Mr. Nee'man holds a point of view called neurodiversity which states that autism is not a disease or disorder but merely a neurologic difference. He states that autism should not be cured and his organization has called for a moratorium on all genetic research claiming it will result in abortions of prenatal autistic fetuses. Mr. Nee'man has Asperger's which was not diagnosed until the age of 12, prior to this time he had an ADHD diagnosis. He is age 21 so the fact he had an autism spectrum diagnosis relatively late in life suggest to me that he is not a representative person with autism.
I had a speech delay at age 3. Because I am a generation older than Mr. Neeman I did not receive a diagnosis until adolescence but only because autism was not well known in those days.
I believe that autism is a horrible disability. I have no job and have had to apply for social security disability insurance to help make ends meet. I think Mr. Neeman represents a very bad view of autism.
In all fairness I believe you should allow me or some other individual with an ASD equal time in your magazine. I feel that an absolutely one-sided view of autism should not be given. Either that or you should not run the article.
Thanks for your consideration,
Jonathan Mitchell, an individual with autism.

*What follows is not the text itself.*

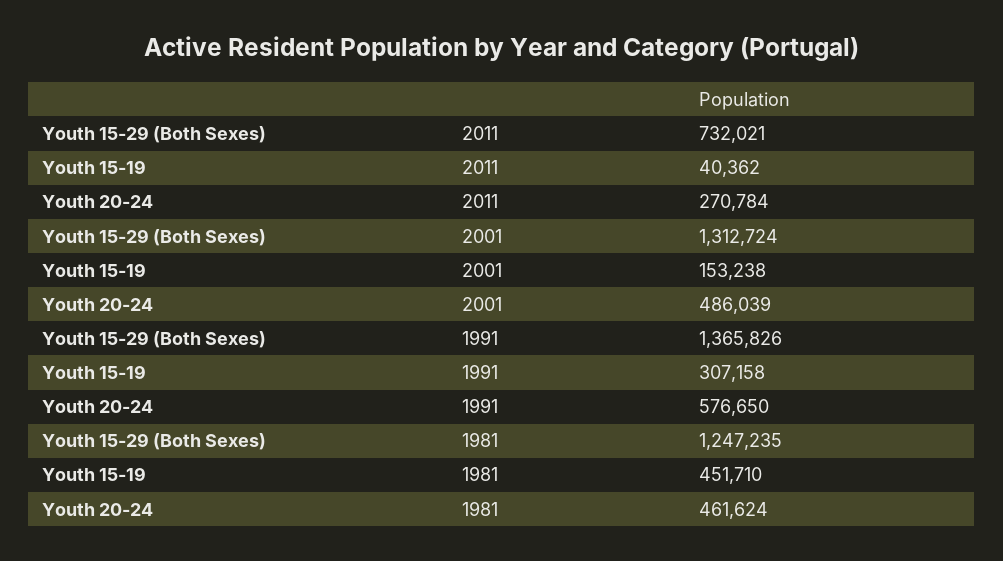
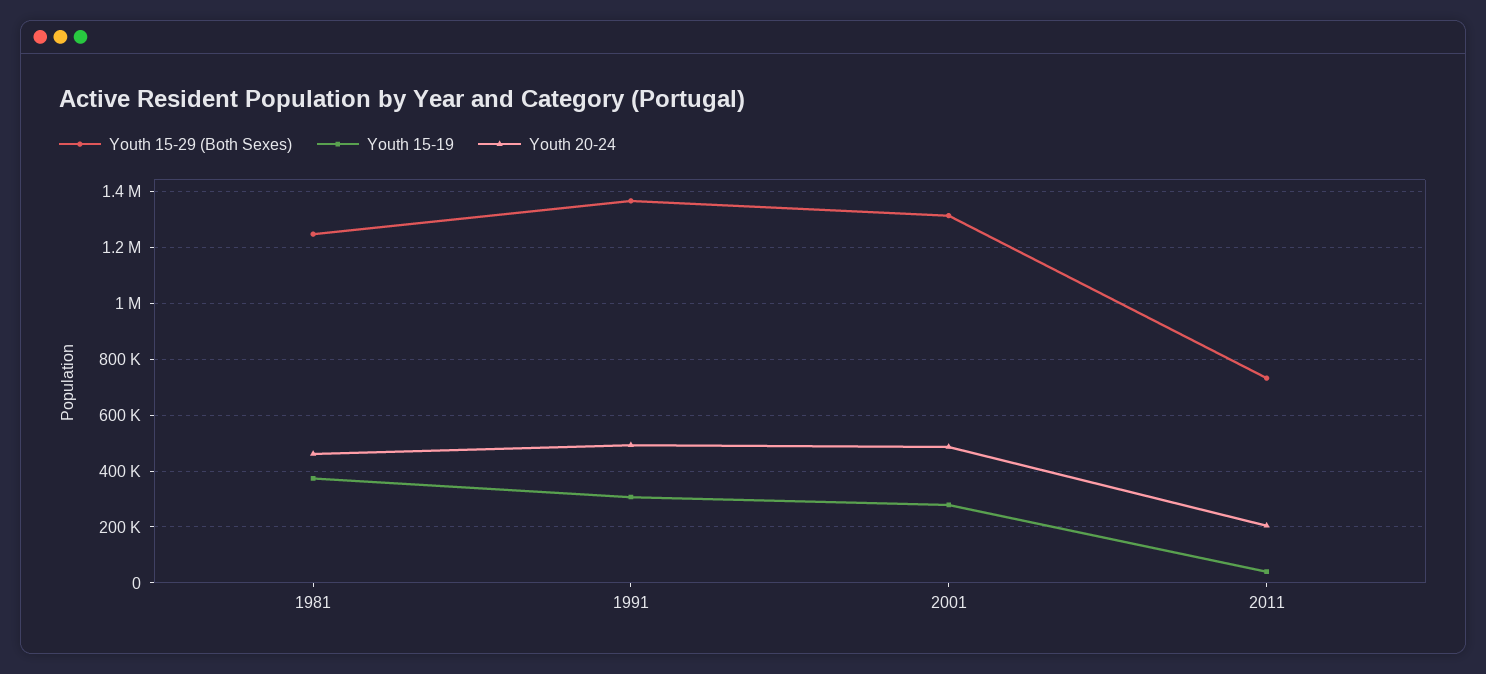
Youth 20-24, 2011: 270784 -> 200000
Youth 15-19, 2001: 153238 -> 275000
Youth 20-24, 1991: 576650 -> 500000
Youth 15-19, 1981: 451710 -> 375000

When Nee'man and Kristina Chew presented their nonsense on Good Morning America sometime last year, I wrote ABC a letter asking them for equal time. They never answered my email and certainly did not grant me equal time on GMA. So I am not anticipating that Newsweek will do what is right and what is fair either. However, if enough people protest what ND is doing and ask that our view not be silenced perhaps someday the other side of this story about what a horrific tragedy autism is can be told.